Hakim Arezki

Personal information
- Born: 20 March 1983 (age 43) Azazga, Algeria

Sport
- Country: France
- Sport: Football 5-a-side
- Club: Précy-Sur-Oise Cécifoot

Medal record
Football 5-a-side
Representing France
Paralympic Games
| Silver medal – second place | 2012 London | Men's team |
| Gold medal – first place | 2024 Paris | Men's team |
European Championships
| Gold medal – first place | 2009 Nantes | Men's team |
| Silver medal – second place | 2013 Loano | Men's team |
| Silver medal – second place | 2019 Rome | Men's team |

= Hakim Arezki =

French football 5-a-side player

Hakim Arezki (kabyle : Ḥakim Aṛezqi), born 20 March 1983, is a French football 5-a-side player who competes in international blind football tournaments, he plays as defender and midfielder. He is a Paralympic Gold medalist and a European champion.

==Disability==

On 27 April 2001, 18 year old Arezki took part in a peace march in his hometown of Azazga following a number of riots in Kabylia in the past month. The demonstrators marched in front of the gendarmerie and the gendarmerie began shooting at the demonstrators, three people were fatally hit including one of Arezki's childhood friends. Arezki ran with the group of demonstrators and was shot in his Achilles tendon and in his temple, if he hadn't turned his head around then he would've been shot in the forehead. He was taken to the hospital in the town and was overwhelmed by the casualties' serious injuries so he was transported to Mustapha-Pasha hospital in Algiers. The riot caused 129 deaths and thousands were wounded including Arezki.
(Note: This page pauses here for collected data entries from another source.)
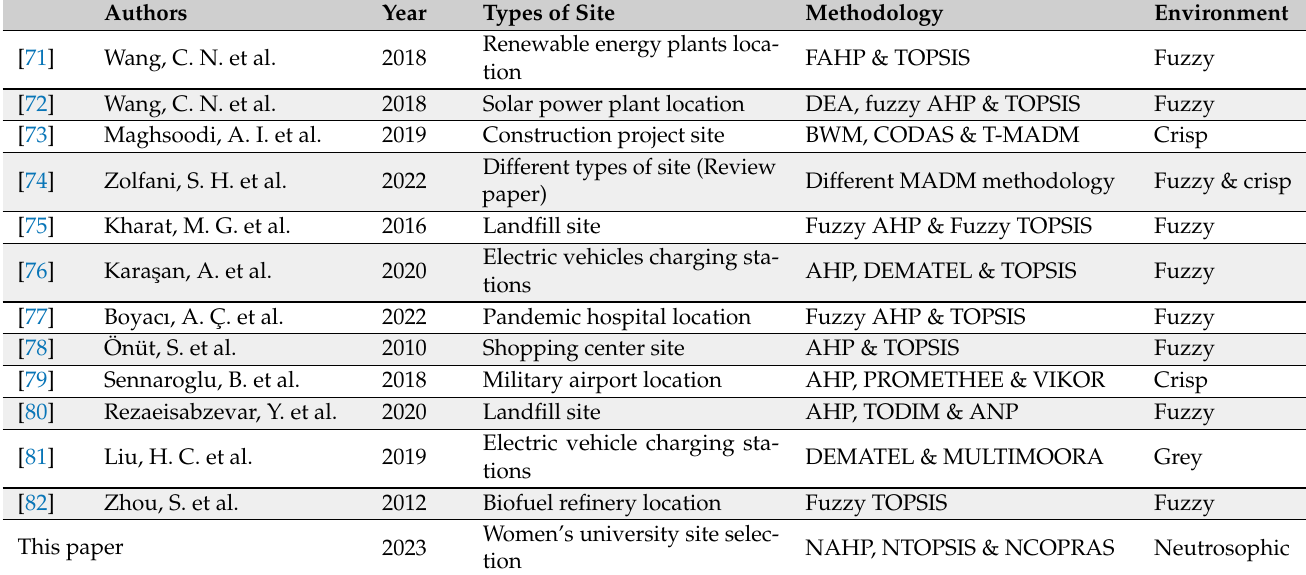
Table 3. Review of different type of site selection problems with solution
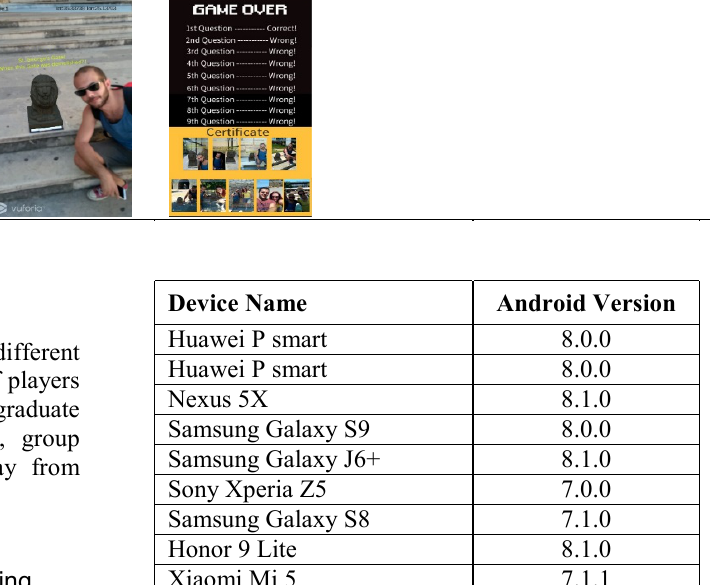
Table 1. List of mobile devices used for testing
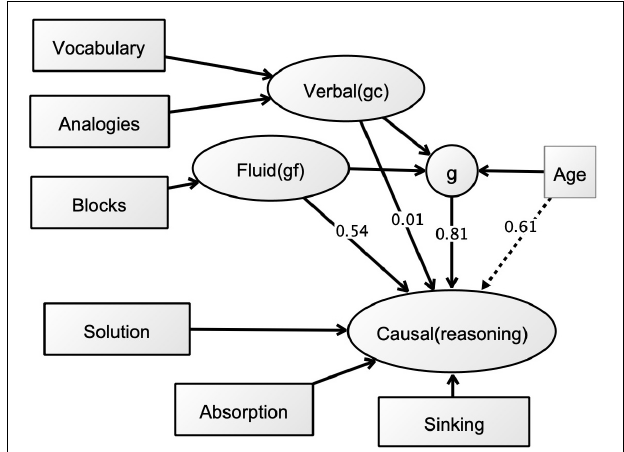
FIGURE 2 | The EQS model investigating the patterns for causal explanatory thinking and general cognitive abilities (path coefficients are shown with numbers on each arrow; straight arrows show direct effects, dotted arrow shows the indirect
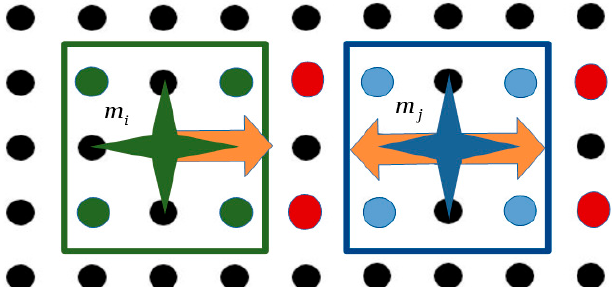
Figure 16. Both the m i & m j microparts should be displaced to the right side, but the activation for the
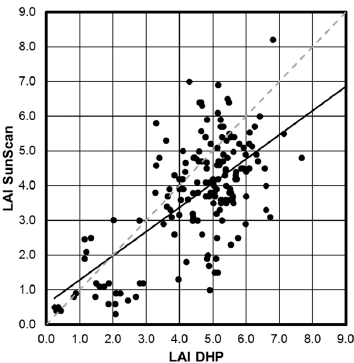
Figure 4. Relationship between leaf area index values extracted from digital hemispherical photogra- phy using CanEye software (x-axis) and measured by SunScan device (y-axis). Transformed SunScan LAI values were merged with the DHP-based LAI estimations to produce a harmonized dataset of in situ LAI measurements for validating the Sentinel- 2 based LAI product (see Section 3.3).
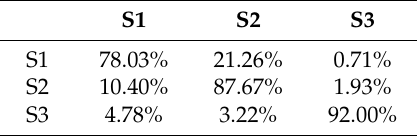
Table 6. PLS predictions for the propranolol set. Confusion matrix for dosages of propranolol prediction. D0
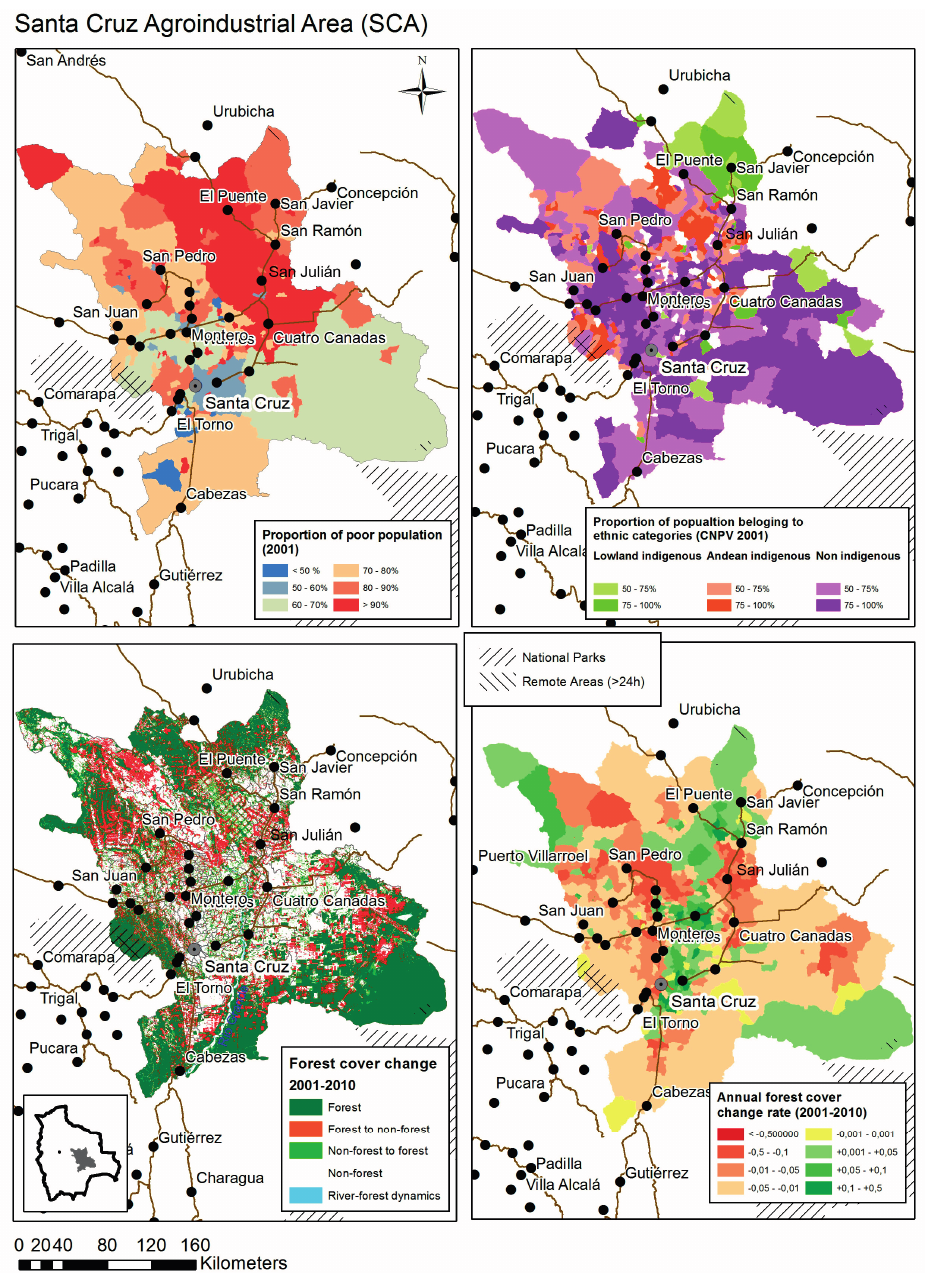
Figure 5. Poverty, ethnic groups and forest cover change in the Santa Cruz agroindustrial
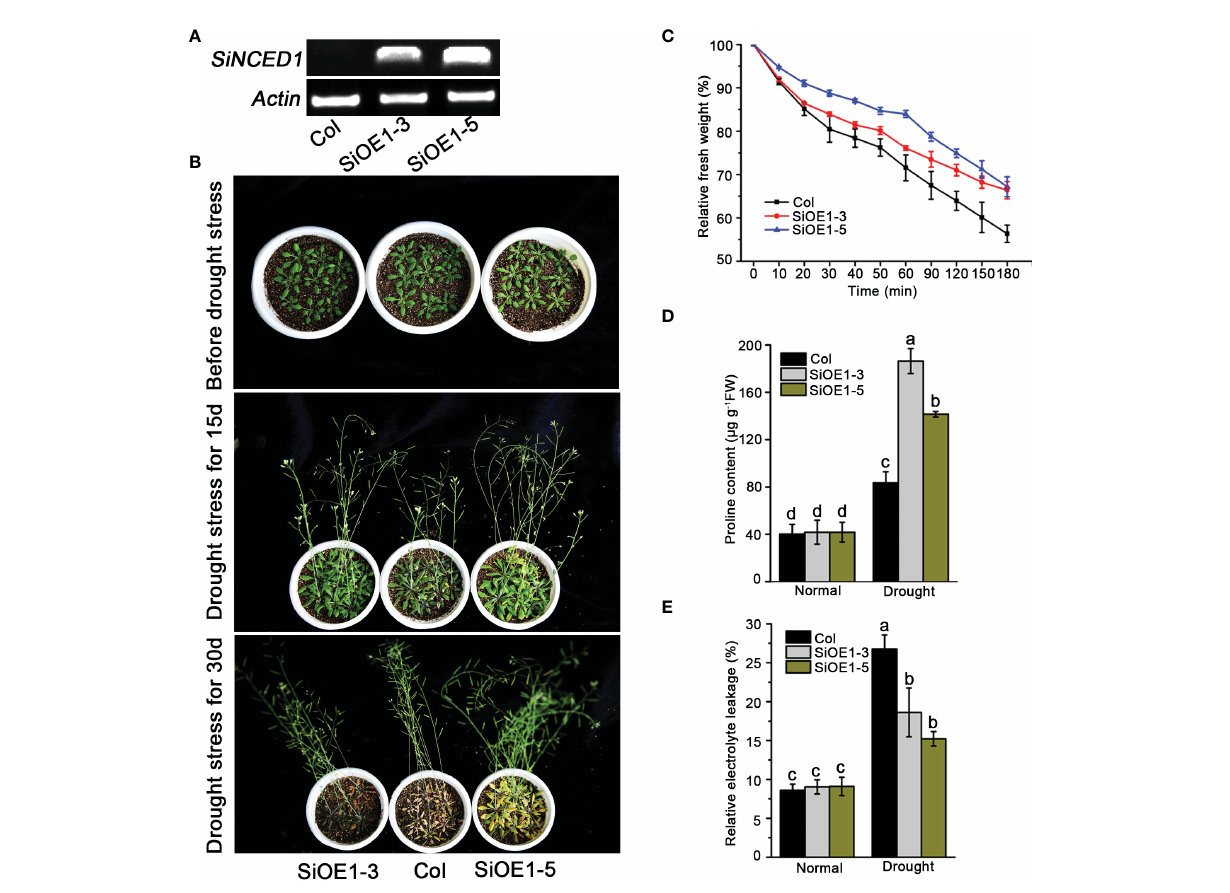
FIGURE 4 Drought stress tolerance of SiNCED1 overexpression plants. (A) Semi-quantitative RT-PCR detection of SiNCED1 expression in Col and SiOE1-3, SiOE1-5. (B) The phenotype of SiNCED1 -overexpressing plants and Col seedlings under drought stress. (C) Measurement of water loss rate in Col and siNCED1- overexpressing seedlings. (D) Proline content determination after drought stress treatment (E) Relative electrolyte leakage determination after drought stress treatment. Data shown are mean ± SD from three independent replicates. Values are the mean ± SD ( n = 6 plants). Similar results were obtained from three independent replicates. Different letters represent signi fi cant differences at P <0.05 (ANOVA analysis, Tukey ’ s multiple comparisons test )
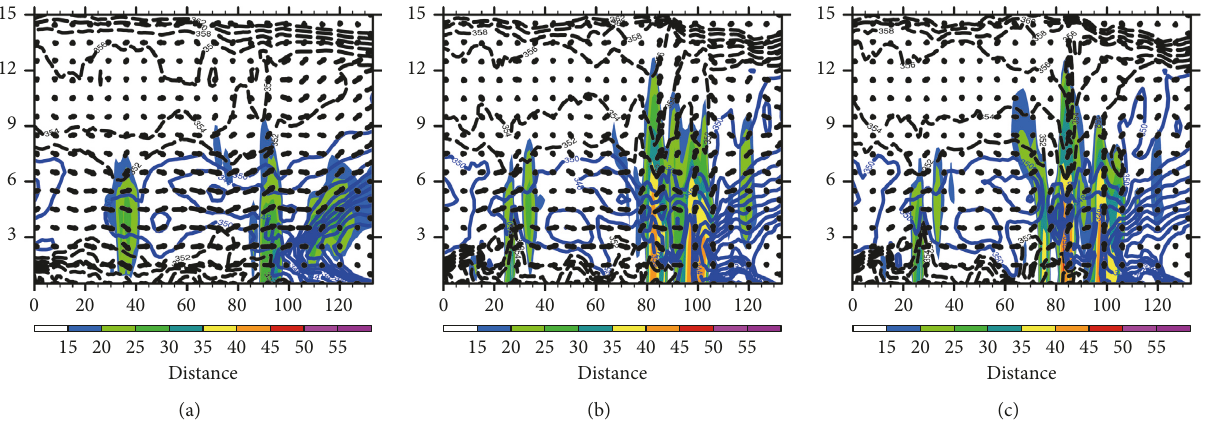
Figure 11: Cross sections of radar echoes (shaded, unit: dBZ), potential equivalent temperature θ 350K) and wind (vectors) ((a) CON, (b) RAD, and (c) RADC) along line MN in Figure 3(a) at 0300 UTC 4 July 2014. The black line: θ e horizontal axis is the distance from line EF (Figure 3(a)) (unit: 10km). The vertical axis is height (unit: ≤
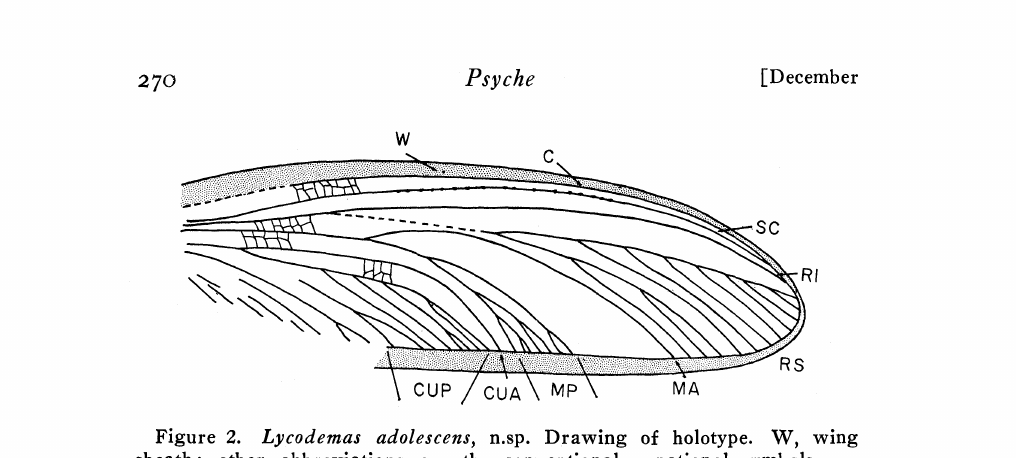
Figure 2. Lycodemas adolescens, n.sp. Drawing of holotype. W, wing sheath; other abbreviations are the conventional venational symbols. not visible in the wing pad but it presumably arises near the basal part of the wing, as indicated in the drawing. Rs has ten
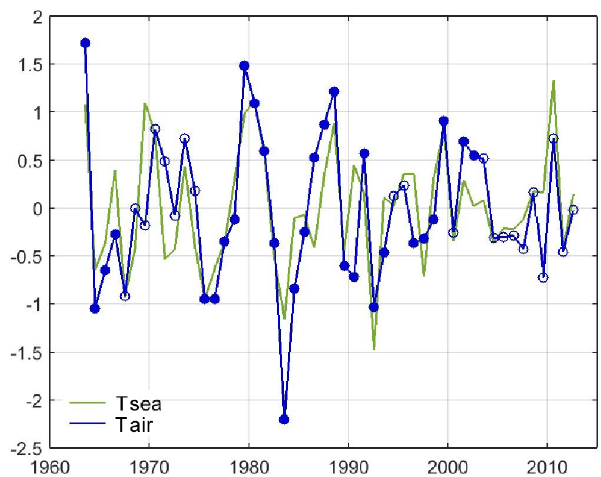
Figure 22. Normalized air temperature at 1000mbar (green) and 0– 100m sea temperature (blue) in the Red Sea. A high-pass filter has been applied to remove multidecadal variations. Solid dots indicate an averaged formal error below 0.15 ◦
Two days later, 29 April, Arezki was admitted to a Parisian hospital by air ambulance. He was taken into surgery as soon as he arrived, the surgeons took a lot of considerable time to decide whether to amputate his foot but fortunately they managed to save his foot, his second operation was to remove the three bullet fragments in his head but the surgeons discovered that one of the fragments had severed his optic nerve which caused Arezki to have permanent sight loss.

Months later, Arezki joined in a specialised centre for the blind in France where he taught how to read Braille, learned to play piano and guitar, he was also introduced to blind football which gave him passion to play football and he joined several football clubs since 2009 then joined France's national football 5-a-side team in 2010. He participated at the 2012 Summer Paralympics where he won a silver medal, he participated again at the 2020 Summer Paralympics and finished in eighth place. He then competed at the 2024 Summer Paralympics, where he won a gold medal.